**Excerpt:**
For the Deseret News

Published: Tuesday, Sept. 17 2013 12:15 p.m. MDT

After “family,” teens mention teachers and coaches (11 percent), friends (9 percent), and pastors or other religious leaders they know personally (6 percent). It is notable that a majority of teens indicated that the people they most admire and imitate are those with whom they maintain a personal connection, friendship or interaction.

This is not to say that student athletes do not looking to pattern their careers after professional and collegiate stars.

"I love watching Steve Nash play," Natalie Mecham, former Davis High girls’ basketball standout, now with Idaho State, said in an email. "I notice the patience he has with his teammates, coaches and with himself. But what I admire the most is that He. Works. His. Butt. Off. I also loved that he still enjoyed the game. I want to develop that."

Current Roy High School softball player Addie Aiken, a sophomore, also looks up to a player whose game is similar to Aiken's own.

**Entries provided:**
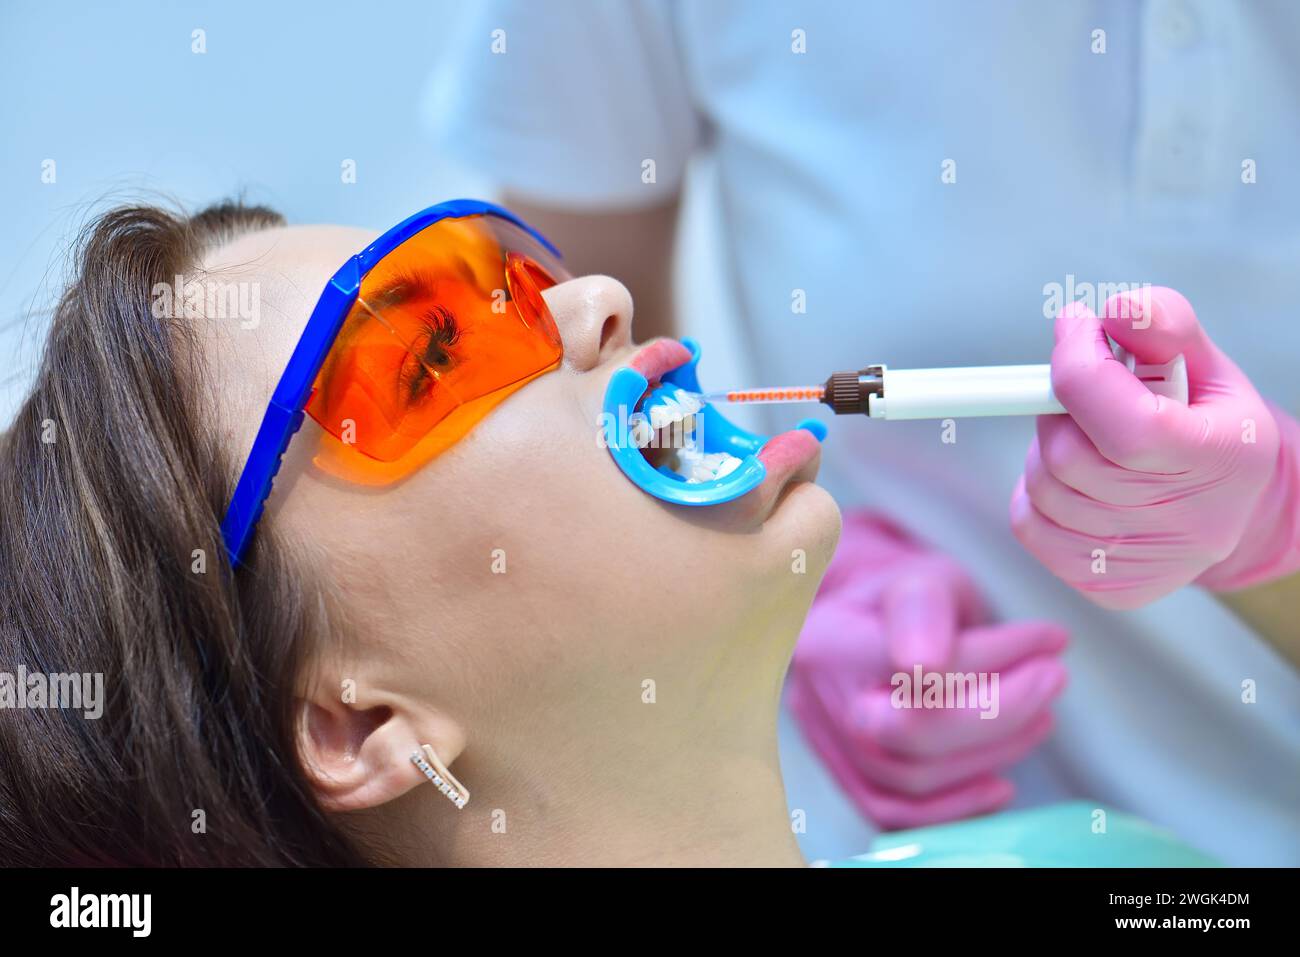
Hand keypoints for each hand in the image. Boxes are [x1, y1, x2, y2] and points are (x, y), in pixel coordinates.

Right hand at [787, 510, 1067, 830]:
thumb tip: (926, 661)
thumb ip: (923, 607)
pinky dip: (956, 806)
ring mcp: (829, 744)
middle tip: (1052, 678)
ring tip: (1039, 716)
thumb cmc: (901, 599)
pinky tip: (999, 782)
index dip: (994, 656)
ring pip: (912, 780)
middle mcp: (818, 699)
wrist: (863, 625)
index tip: (1050, 638)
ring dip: (992, 754)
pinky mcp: (846, 778)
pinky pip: (898, 814)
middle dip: (998, 714)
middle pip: (909, 736)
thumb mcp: (919, 577)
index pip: (917, 668)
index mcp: (829, 641)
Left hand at [1011, 286, 1299, 607]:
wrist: (1229, 511)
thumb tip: (1113, 312)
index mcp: (1222, 459)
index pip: (1127, 425)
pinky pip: (1029, 524)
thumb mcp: (1206, 364)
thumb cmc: (1208, 426)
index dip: (1080, 366)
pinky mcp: (1103, 585)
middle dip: (1060, 408)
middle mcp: (1187, 522)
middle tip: (1082, 393)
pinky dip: (1037, 491)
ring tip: (1088, 438)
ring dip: (1049, 449)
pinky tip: (1077, 478)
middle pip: (1069, 457)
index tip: (1074, 326)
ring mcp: (1142, 561)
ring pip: (1042, 487)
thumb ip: (1164, 325)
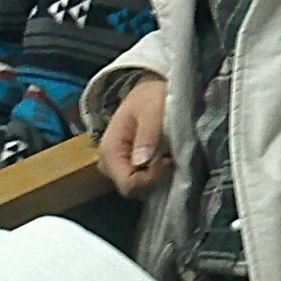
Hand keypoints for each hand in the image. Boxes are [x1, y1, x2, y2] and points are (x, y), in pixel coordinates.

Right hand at [97, 77, 172, 198]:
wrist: (148, 91)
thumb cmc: (149, 97)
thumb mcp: (152, 108)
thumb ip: (148, 133)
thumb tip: (141, 162)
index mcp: (109, 150)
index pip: (127, 183)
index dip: (150, 178)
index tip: (168, 161)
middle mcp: (109, 164)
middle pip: (132, 189)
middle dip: (154, 179)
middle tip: (171, 159)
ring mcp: (118, 167)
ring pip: (137, 187)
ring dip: (156, 177)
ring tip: (170, 157)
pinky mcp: (128, 166)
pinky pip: (141, 180)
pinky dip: (155, 174)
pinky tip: (167, 161)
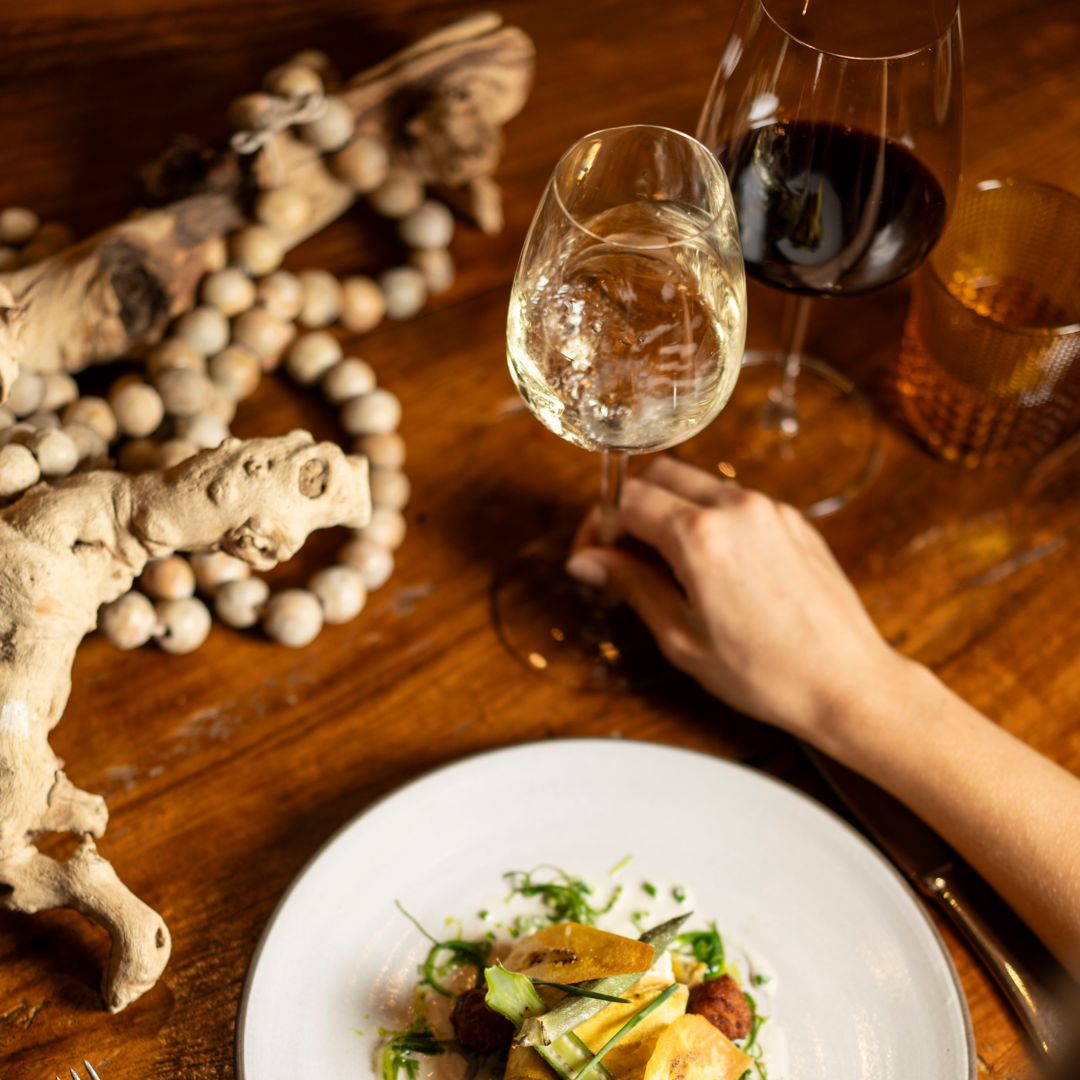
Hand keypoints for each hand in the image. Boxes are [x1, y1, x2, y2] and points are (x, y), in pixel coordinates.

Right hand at [566, 457, 905, 740]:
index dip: (600, 526)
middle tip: (622, 555)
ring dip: (670, 511)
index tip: (594, 557)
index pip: (628, 499)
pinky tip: (710, 568)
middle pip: (660, 475)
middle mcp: (737, 508)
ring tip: (666, 567)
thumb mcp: (681, 636)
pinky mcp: (794, 521)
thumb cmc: (766, 672)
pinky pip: (735, 502)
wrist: (847, 684)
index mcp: (700, 536)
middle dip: (632, 508)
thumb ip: (631, 585)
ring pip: (698, 484)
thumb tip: (587, 561)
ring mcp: (770, 510)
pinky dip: (709, 519)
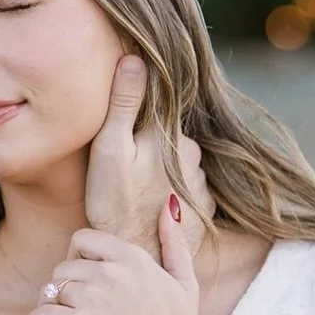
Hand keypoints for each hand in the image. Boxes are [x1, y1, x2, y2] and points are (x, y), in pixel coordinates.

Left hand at [25, 197, 212, 314]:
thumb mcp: (185, 283)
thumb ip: (174, 241)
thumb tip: (169, 203)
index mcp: (132, 258)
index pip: (83, 240)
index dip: (78, 258)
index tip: (84, 278)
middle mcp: (110, 273)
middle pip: (64, 267)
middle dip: (65, 285)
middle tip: (72, 305)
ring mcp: (93, 300)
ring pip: (51, 290)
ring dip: (51, 304)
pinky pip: (41, 314)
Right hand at [85, 57, 212, 253]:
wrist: (139, 256)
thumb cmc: (116, 203)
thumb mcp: (110, 149)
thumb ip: (124, 104)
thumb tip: (135, 58)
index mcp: (172, 136)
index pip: (157, 114)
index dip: (136, 122)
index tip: (123, 139)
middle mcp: (195, 157)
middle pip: (168, 141)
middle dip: (151, 149)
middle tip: (123, 170)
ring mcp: (202, 186)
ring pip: (178, 168)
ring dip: (162, 174)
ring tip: (136, 193)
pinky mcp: (205, 212)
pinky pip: (187, 193)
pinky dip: (172, 197)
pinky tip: (152, 209)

**Complete the following:**
(1) Please answer these about the article on teen role models, one line each:
(a) What percentage of teens named teachers and coaches?
(b) Which professional player does Natalie Mecham love watching?
(c) What grade is Addie Aiken in at Roy High School?
(2) Reproduce the article on teen role models starting at "For the Deseret" and ending at "and collegiate stars.", swapping "pastors" for "ministers".
(3) Carry on the article on teen role models from its last sentence.

**Results by task:**
(1)
(a) 11 percent
(b) Steve Nash
(c) A sophomore

(2)
For the Deseret News

Published: Tuesday, Sept. 17 2013 12:15 p.m. MDT

After “family,” teens mention teachers and coaches (11 percent), friends (9 percent), and ministers or other religious leaders they know personally (6 percent). It is notable that a majority of teens indicated that the people they most admire and imitate are those with whom they maintain a personal connection, friendship or interaction.

This is not to say that student athletes do not looking to pattern their careers after professional and collegiate stars.

(3)
“I look up to (University of Oklahoma star and U.S. National Team member) Keilani Ricketts," Addie says, "because she is a lefty pitcher like me, is really athletic, and looks like she really loves the game.”

The Barna Group study showed that no matter who the teen chose for their role model, those participating in the study described a wide range of reasons why they named that particular person. The most common rationale (26 percent) was because of personality traits. For example, some of the listed traits included caring about others, being loving and polite, being courageous, and being fun. Twenty-two percent of the participants in the study also chose people that they would like to emulate; they would like to “follow in the footsteps” of their chosen role model.

Additionally, 11 percent of the teens stated that encouragement is a big reason for who they choose as a role model. Specifically, those responding to the survey stated that they like people who "help me to be a better person," or "someone who is always there for me." Young athletes generally appear to be taking a careful look at who they choose to emulate.

Perhaps the best attitude of all athletes toward role models interviewed belongs to Jonah Larsen, a sophomore football player at Riverton High School.

When asked who his role model is, Larsen said, "I don't really have a role model. I want to be like me and be the best that I can be."

Johnny Who?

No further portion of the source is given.